Les internautes sont des pollueurs

La Global e-sustainability Initiative (GeSI) vient de rendre un rapport accablant. Selon le document, le web serait responsable de 2% des émissions de CO2 mondiales. Impressionnant, mais le pire reste à venir car il polluerait autant que…. le trafic aérien. Que peut-on en déduire ? Tout simplement que les internautes sont eux aussi des pollueurs. Là, c’est sûr, vous ne verrez plus jamais vos statuts Facebook de la même façon.

Le rapport en question est disponible à cette adresse mais il n’est malheureusement pas en accès libre. Si vous voulez le consulter, il faudra remplir un formulaire et créer un compte sur la plateforme.

Internautes pollueurs

A chaque fois que vous publiez une vidéo de chat sur les internets, c’est un arbre qui meurt. Ou presque.

La GeSI vous enverra ensuite le lien permettant de télécharger le document.

Internet émet autant de CO2 que le trafic aérien

Comme indiqué un peu plus haut, les ordinateurs, les serveurs et tous les équipements réseaux seraient responsables à eux seuls de 2% des émissions de CO2 mondiale et ils pollueraient ainsi autant que le trafic aérien. Ce chiffre est impressionnant mais il est finalement assez logique.

Le web a littéralement explosé ces dernières années, avec la démocratisation du haut débit et l’avènement des technologies nomades. Il suffit désormais de quelques secondes pour partager des photos ou des vidéos avec le monde entier et certains services sont très consommateurs de bande passante.

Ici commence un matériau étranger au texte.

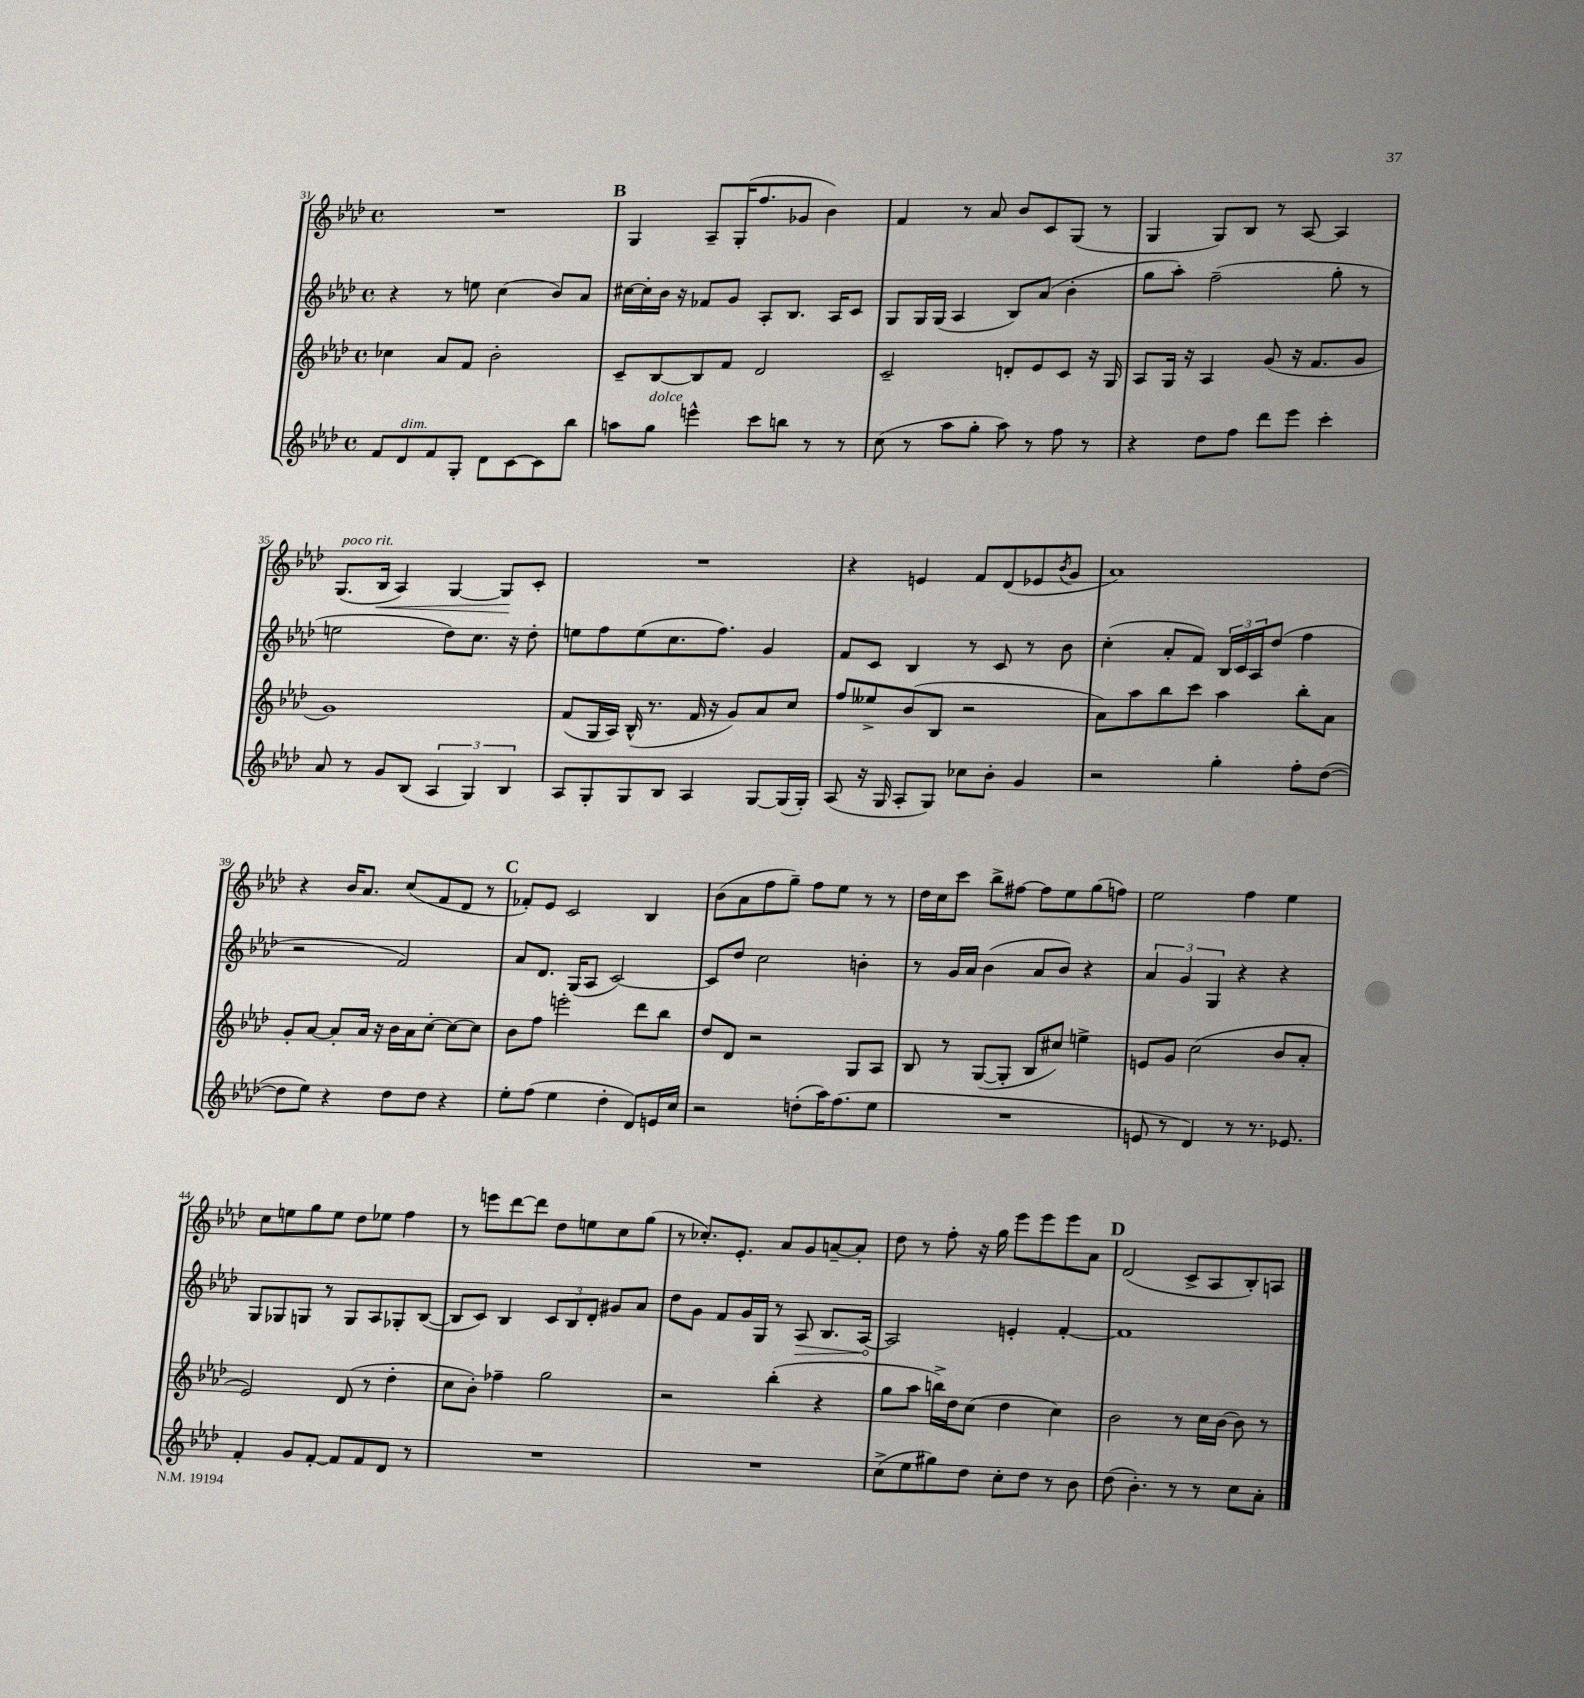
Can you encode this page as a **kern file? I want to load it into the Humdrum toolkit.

**kern	**kern	**kern	**dynam	**kern	**dynam
*part4	*part3	*part2	*part2	*part1	*part1
*staff4	*staff3	*staff2	*staff2	*staff1	*staff1
*clefG2	*clefG2	*clefG2	*	*clefG2	*
*k[b-e-a-d-]	*k[b-e-a-d-]	*k[b-e-a-d-]	*	*k[b-e-a-d-]	*
*M4/4	*M4/4	*M4/4	*	*M4/4	*
*met(c)	*met(c)	*met(c)	*	*met(c)	*
=31	=31	=31	=31	=31	=31
8f/L	4cc-X\	4r	.	1r	.
!LO:TX:a:i:t=dim.	!	!	!	!	!
8d-/	.	.	.	.	.
8f/	8a-/L	8r	.	.	.
8G'/J	8f/J	8een\	.	.	.
8d-\L	2b-'\	(4cc\	.	.	.
[8c\	.	.	.	.	.
8c\]	.	8b-/L)	.	.	.
8bb-\J	.	8a-/J	.	.	.
!!LO:REH:place=s1:t=B
=32	=32	=32	=32	=32	=32
8aan\L	8c~/L	[16cc#X\LL	.	4G/	.
.	.	16cc#'\]	.	.	.
!LO:TX:a:i:t=dolce	!	!	!	!	!
8gg\J	[8B-/	16b-\JJ	.	.	.
.	.	16r	.	.	.
4eeen^^\	8B-/]	8f-X/L	.	8A-~/L	.
.	8f/J	8g/J	.	(16G'/K	.
.	.	.	.	8.ff/	.
8ccc\L	2d-/	8A-'/L	.	.	.
8bbn\J	.	8.B-/J	.	8g-X/J	.
8r	.	.	.	4b-\)	.
.	.	16A-/KL	.	.	.
8r	.	8c/J	.	.	.
=33	=33	=33	=33	=33	=33
(8cc\	2c~/	8G/L	.	4f/	.
8r	.	16G/L	.	.	.
.	.	(16G/JJ	.	.	.
8aa-\L	.	4A-/	.	8r	.
8gg'\J	.	.	.	8a-/	.
8aa-\)	8dn'/L	8B-/L)	.	8b-/L	.
8r	8e-/	(8a-/J	.	8c/	.
8ff\	8c/J	4b-'\	.	(8G/J	.
8r	16r	.	.	8r	.
.	16G/	.	.	.	.
=34	=34	=34	=34	=34	=34
4r	8A-/L	8gg\L	.	4G/	.
.	16G/Jk	8aa-'\J)	.	.	.
.	16r	.	.	.	.
8dd-\L	4A-/	(2ff~\	.	8G/L)	.
8ff\J	.	.	.	8B-/J	.
8ddd-\L	(8g/	.	.	8r	.
8eee-\J	16r	.	.	[8A-/	.
.	8.f/L	.	.	.	.
4ccc'\	.	8gg'\	.	4A-/]	.
.	8g/J	8r	.	.	.
!!LO:LB:g=z
=35	=35	=35	=35	=35	=35
!	!	!	!	!LO:TX:a:i:t=poco rit.	!
8a-/	1g)	2een\	.	(8.G/L	.
8r	.	.	.	.	.
!	!	!	!	!	!LO:HP:b
.	.	.	.	16B-/Jk	<
8g/L	.	.	.	4A-/)	.
(8B-/J	.	.	.	.	.
6A-/	.	8dd-\L)	.	[4G/	.
.	.	8.cc\J	.	.	.
6G/)	.	.	.	.	.
.	.	.	.	8G/L]	.
.	.	16r	.	.	.
6B-/	.	.	.	.	.
.	.	8dd-'\	.	8c'/J	[
=36	=36	=36	=36	=36	=36
8A-/L	(8f/L	8een\L	.	1r	.
8G'/	16G/L	8ff\	.	.	.
.	16A-/JJ)	.	.	.	.
8G/	(16B-^^/	(8ee\	.	.	.
.	8.r	.	.	.	.
8B-/J	.	8.cc\	.	.	.
4A-/	16f/	.	.	.	.
.	16r	8.ff\J)	.	.	.
.	8g/L)	.	.	.	.
[8G/L	8a-/	4g/	.	.	.
(16G/L]	8cc/J	.	.	.	.
16G'/JJ)	.	.	.	.	.
=37	=37	=37	=37	=37	=37
(8A-/	8ff/L	8f/L	.	4r	.
16r	8ee--X^/	8c/J	.	.	.
16G/	.	.	.	.	.
8A-'/L	(8b-/	4B-/	.	4en/	.
8G/J)	8B-/J	.	.	.	.
8cc-X\L	2r	8r	.	8f/L	.
8b-'\J	.	8c/	.	(8d-/	.
4g/	.	8r	.	8e-X/	.
.	.	.	.	8qb-/	.
.	.	8b-\	.	8g/J	.
=38	=38	=38	=38	=38	=38
2r	8a-\L)	(4cc'\	.	1a-)	.
.	8aa-\	.	.	.	.
.	8bb-\	8a-'/L	.	.	.
.	8ccc\J	8f/J)	.	.	.
4gg'\	4aa-\	24B-/LL	.	.	.
.	.	24c/	.	.	.
.	.	24A-/J	.	.	.
.	.	(8dd-/J	.	.	.
8ff'\L	8bb-'\L	4ff\	.	.	.
([8dd-\J	8a-\J	.	.	.	.
!!LO:LB:g=z
=39	=39	=39	=39	=39	=39
8dd-\L]	8g'/L	2r	.	4r	.
8ee-\J)	[8a-/J	.	.	.	.
4r	8a-'/L]	.	.	16b-/KL	.
.	.	.	.	8.a-/J	.
.	16a-/Jk	.	.	.	.
.	16r	.	.	.	.
8dd-\L	16b-\LL	2f/)	.	(8cc/L	.
.	16a-\J	.	.	.	.
8dd-\J	[8cc'\J	.	.	8f/	.
4r	8cc\L_	.	.	8d-/J	.
.	8cc\J]	.	.	8r	.
!!LO:REH:place=s1:t=C
=40	=40	=40	=40	=40	=40
8ee-'\L	8b-\L	8a-/L	.	8f-X'/L)	.
(8ff\J	8ff\J	8.d-/J	.	8e-/J	.
4ee-\	2eeen'\	.	.	2c/	.
.	.	(16G/KL	.	.	.
.	.	8A-/J	.	.	.
4dd-'\	.	[2c/)	.	.	.
8d-/L)	8ddd-\L	.	.	4B-/	.
16en/L	8bb-\J	.	.	.	.
16cc/JJ	.	.	.	.	.
=41	=41	=41	=41	=41	=41
2r	8dd-/L	8c/L]	.	(8b-\L	.
.	8d-/J	8dd-/J	.	8a-\	.
.	2r	2cc\	.	8ff\	.
.	.	.	.	8gg~\J)	.
(8ddn'\L	.	.	.	8ff\L	.
16aa-\K)	.	.	.	8ee-\J	.
(8.ff\	.	.	.	.	.
.	8G/L	4bn'\	.	8r	.
8ee-\J	8A-/J	.	.	8r	.
=42	=42	=42	=42	=42	=42
1r	8B-/	8r	.	16dd-\LL	.
.	.	.	.	16cc\J	.
.	8r	16g/LL	.	8ccc\J	.
.	.	16a-/JJ	.	.	.
.	([8G/L	(4b-\	.	8bb-^\L	.
.	8G'/J]	.	.	[8ff#X\J	.
.	8B-/L	8a-/L	.	8ff#\L]	.
.	8cc#X/J)	8b-/J)	.	8ee-\	.
.	4een^\	4r	.	(8gg\	.
.	.	.	.	8ffn\J)	.
=43	=43	=43	=43	=43	=43
8en/	8en/L	6a-/	.	2ee-\	.
8r	8g/J	.	.	.	.
.	.	6g/	.	.	.
4d-/)	(2cc\	.	.	.	.
.	.	6G/	.	.	.
8r	.	4r	.	4ff\	.
8.r	.	.	.	.	.
.	8b-/L	4r	.	4ee-\	.
8.e-X/	.	.	.	.	.
.	8a-'/J	.	.	.	.
!!LO:LB:g=z
=44	=44	=44	=44	=44	=44
4f'/	2e-/)	8G/L	.	8cc\L	.
.	.	8G-X/	.	8een\	.
8g/L	.	8Gn/J	.	8gg\	.
[8f'/J	.	8r	.	8ee\J	.
8f/L]	(8d-/	8G/L	.	8dd-\L	.
8f/	8r	8A-/	.	8ee-X\J	.
8d-/J	4dd-'\	8G-X'/	.	4ff\	.
8r	.	([8B-/J	.	.	.
=45	=45	=45	=45	=45	=45
1r	8cc\L	8B-/L]	.	8r	.
.	8b-'\J)	8c/J)	.	8eeen\L	.
.	4ff-X~\	4B-/	.	[8ddd-\	.
.	.	.	.	8ddd-\J]	.
.	2gg\	12c/L	.	8dd-\L	.
.	.	12B-/	.	.	.
.	.	.	.	8een\	.
.	.	12d-'/J	.	.	.
.	.	8g#X/L	.	8cc\	.
.	.	8a-/J	.	(8gg\J	.
=46	=46	=46	=46	=46	=46
1r	2r	8dd-\L	.	8r	.
.	.	8g\J	.	8.cc-X'/L)	.
.	.	8f/L	.	.	.
.	.	.	.	8.e-'/J	.
.	.	16g/L	.	.	.
.	.	16G/JJ	.	.	.
.	(4bb-'\	8r	.	8a-/L	.
!	!	!	!LO:HP:b	!	!
.	.	8A-/	>	8g/	.
.	4r	8.B-/L	.	[8an~/	.
.	.	.	.	8a'/J]	.
.	.	[16A-/Jk	.	.	.
.	.	.	]	.	.
=47	=47	=47	=47	=47	=47
(8cc^\L	8gg\L	2A-/]	.	8dd-\	.
8ee-\	8aa-\J	.	.	8r	.
8gg#X\)	16bbn^\LL)	.	.	8ff'\	.
.	16dd-\J	.	.	.	.
8dd-\J	(8cc\J	.	.	16r	.
.	.	.	.	16gg\	.
8cc'\L	4dd-\	4en'/	.	8eee-\L	.
8dd-\J	.	.	.	8eee-\	.
8r	4cc\)	[4f'/	.	8eee-\	.
8b-\	.	.	.	8a-\J	.
!!LO:REH:place=s1:t=D
=48	=48	=48	=48	=48	=48
(8dd-\	2b-\	1f]	.	(2d-/	.
4.b-'\)	.	.	.	.	.
8r	8r	.	.	8c^/L	.
8r	16cc\LL	.	.	8A-/	.
.	[16b-\JJ	.	.	.	.
8cc\L	8b-\]	.	.	8B-'/)	.
8a-'\J	8r	.	.	8An/J	.
==	==	==	==	==	==
*-	*-	*-	*-	*-	*-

C’est notamment le cas de Facebook ou même de YouTube, mais ce ne sont que deux exemples parmi tant d’autres.

Mais voilà, pour faire fonctionner ces services, les géants du secteur ont du déployer des centres de données à travers tous les continents. Cela représente des millions de machines, des millions d’onduleurs et des centaines de milliers de systèmes de refroidissement. L’un dans l’autre, on comprend évidemment comment la GeSI est parvenue à ce résultat.

La bonne nouvelle, c’est que les géants du web ont pleinement conscience du problème. Facebook a par exemple installé son centre de données en Suède, à proximité du cercle arctique, pour que ses serveurs refroidissent naturellement. Il ne compte d’ailleurs pas en rester là et il va ainsi poursuivre ses efforts dans ce sens.